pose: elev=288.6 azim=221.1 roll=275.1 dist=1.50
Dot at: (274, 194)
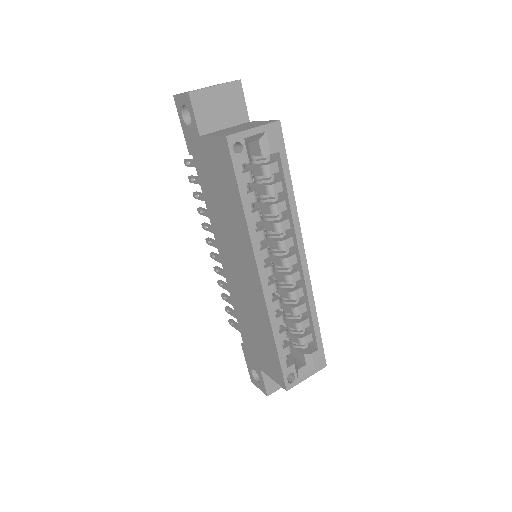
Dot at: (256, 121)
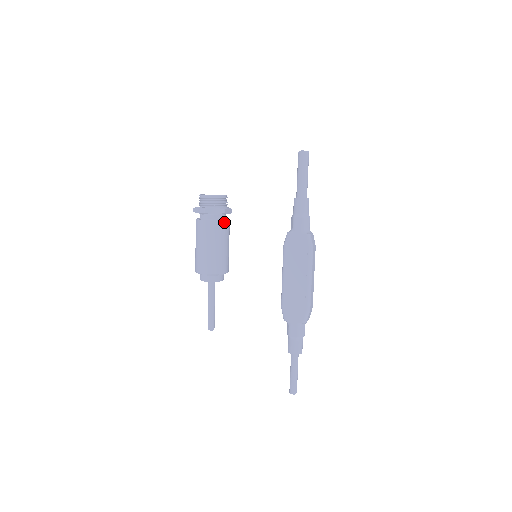
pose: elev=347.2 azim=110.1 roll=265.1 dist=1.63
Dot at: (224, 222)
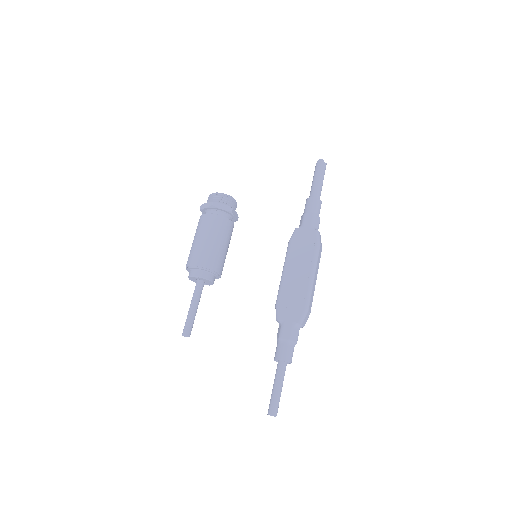
Dot at: (229, 221)
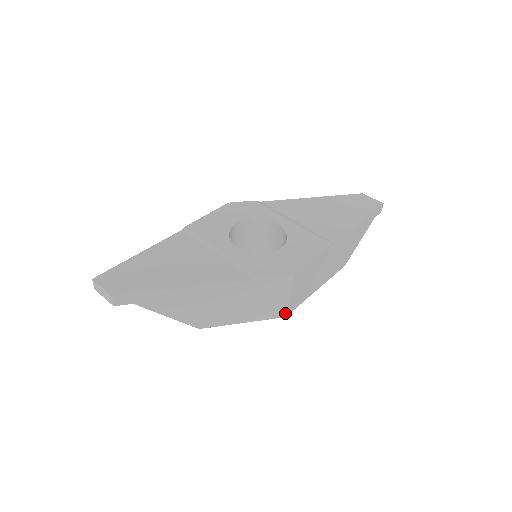
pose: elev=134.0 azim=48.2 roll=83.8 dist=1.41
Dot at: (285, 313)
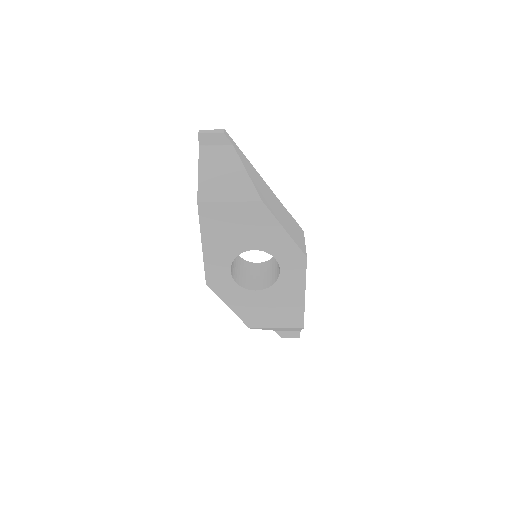
Dot at: (306, 254)
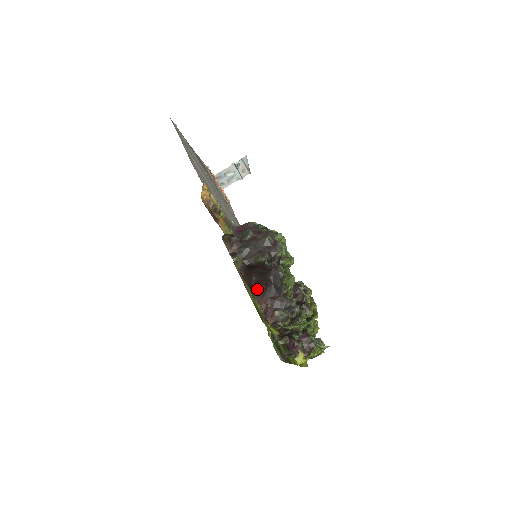
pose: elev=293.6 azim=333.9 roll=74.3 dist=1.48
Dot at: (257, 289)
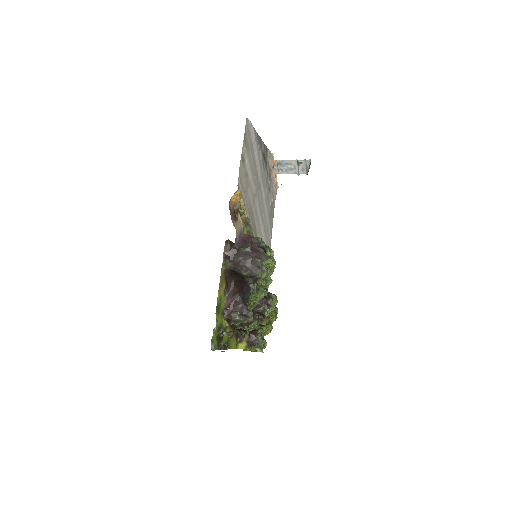
Dot at: (232, 288)
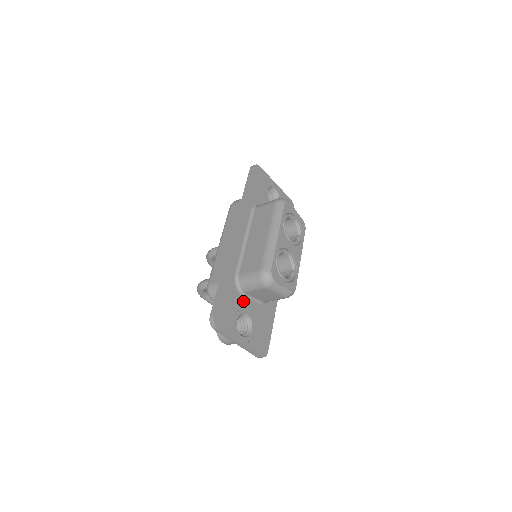
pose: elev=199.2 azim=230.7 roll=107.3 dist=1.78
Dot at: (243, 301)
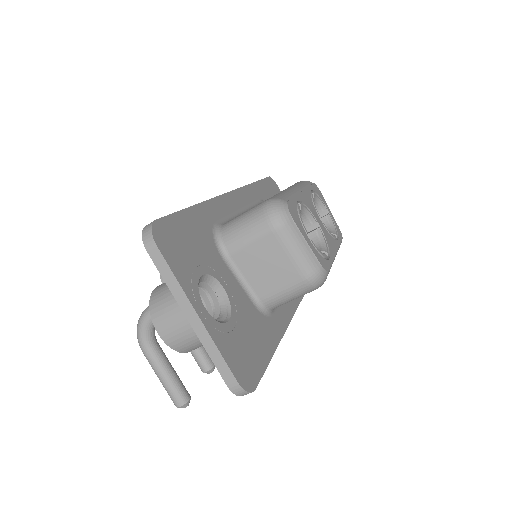
Dot at: (221, 266)
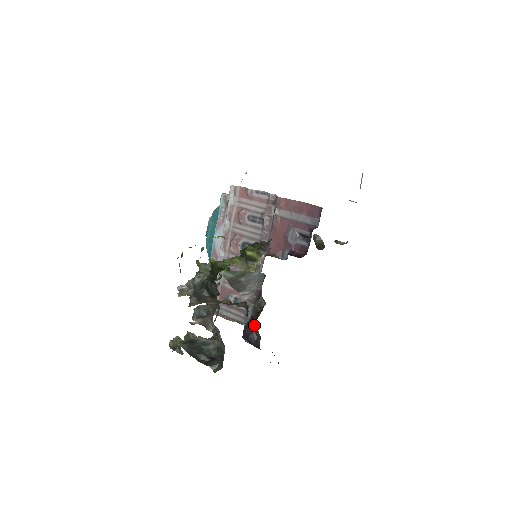
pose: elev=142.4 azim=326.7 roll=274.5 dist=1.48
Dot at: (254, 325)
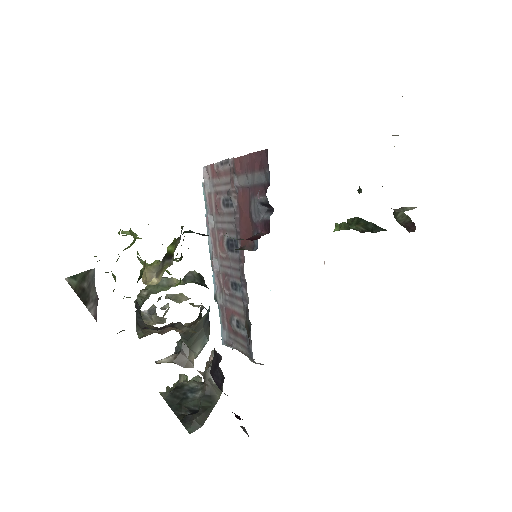
Dot at: (216, 358)
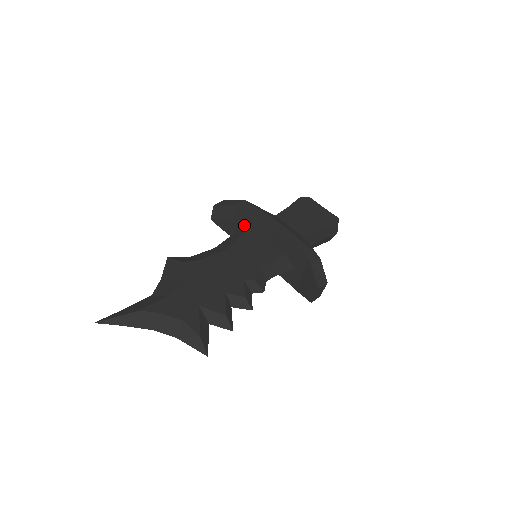
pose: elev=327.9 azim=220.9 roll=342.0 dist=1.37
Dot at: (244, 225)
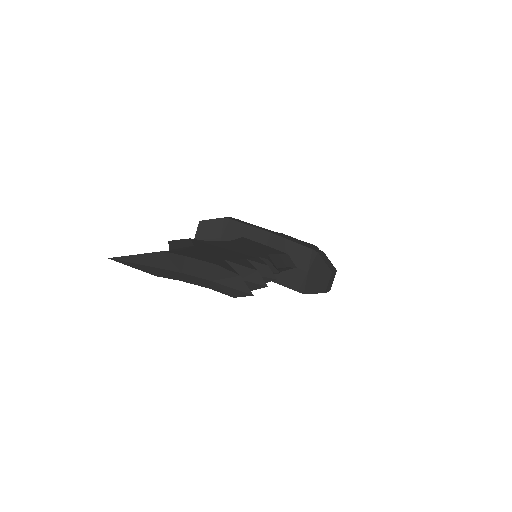
Dot at: (234, 238)
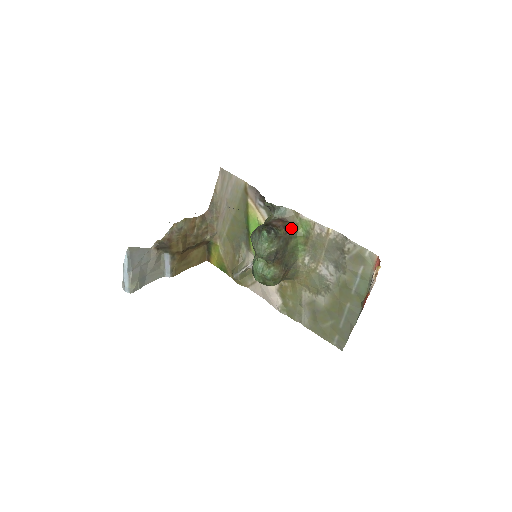
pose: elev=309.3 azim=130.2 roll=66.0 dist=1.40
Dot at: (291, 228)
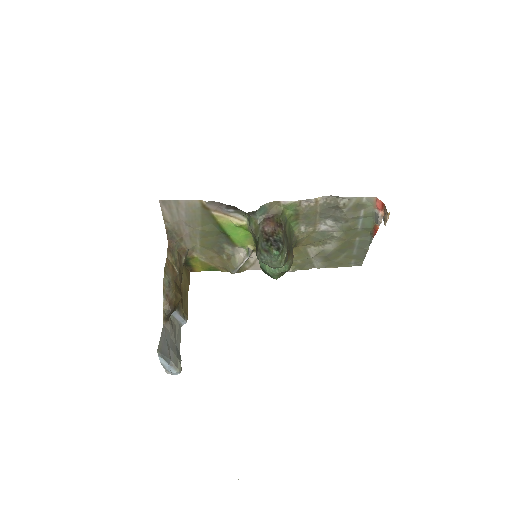
Dot at: (281, 219)
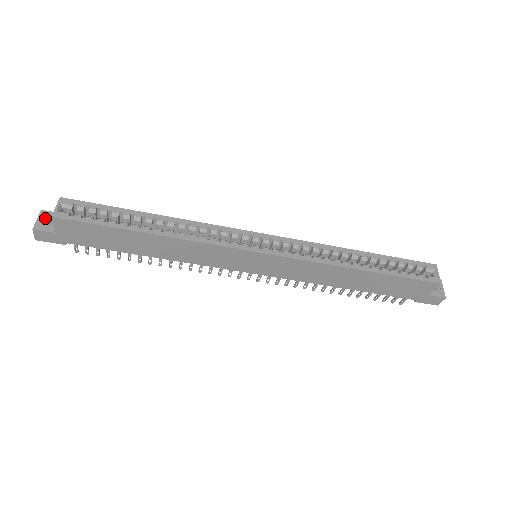
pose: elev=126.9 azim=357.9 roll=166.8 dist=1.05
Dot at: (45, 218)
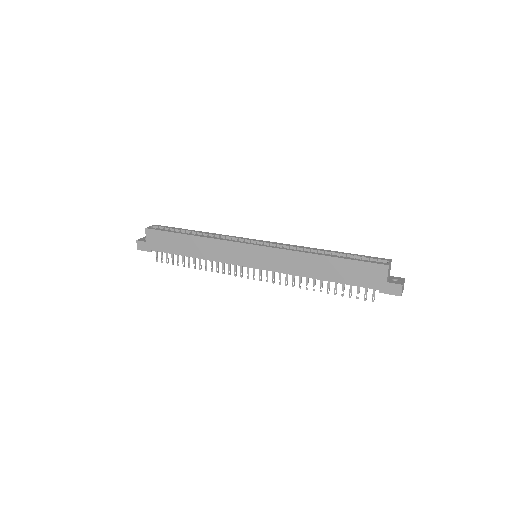
Dot at: (145, 238)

########################################

AIM OF THE TASK
Return every line of the records above verbatim, leaving out the pictures.

ANSWER TO THIS PROBLEM
pose: elev=288.6 azim=221.1 roll=275.1 dist=1.50
Dot at: (274, 194)
Dot at: (256, 121)
pose: elev=347.2 azim=110.1 roll=265.1 dist=1.63
Dot at: (224, 222)
Dot at: (229, 221)
pose: elev=134.0 azim=48.2 roll=83.8 dist=1.41
Dot at: (285, 313)
Dot at: (306, 254)
pose: elev=293.6 azim=333.9 roll=74.3 dist=1.48
Dot at: (257, 289)
Dot at: (232, 288)
pose: elev=199.2 azim=230.7 roll=107.3 dist=1.78
Dot at: (243, 301)
Dot at: (221, 266)
pose: elev=142.4 azim=326.7 roll=274.5 dist=1.48
Dot at: (254, 325)
Dot at: (216, 358)
pose: elev=327.9 azim=220.9 roll=342.0 dist=1.37
Dot at: (244, 225)
Dot at: (234, 238)
pose: elev=309.3 azim=130.2 roll=66.0 dist=1.40
Dot at: (291, 228)
Dot at: (281, 219)
pose: elev=126.9 azim=357.9 roll=166.8 dist=1.05
Dot at: (45, 218)
Dot at: (145, 238)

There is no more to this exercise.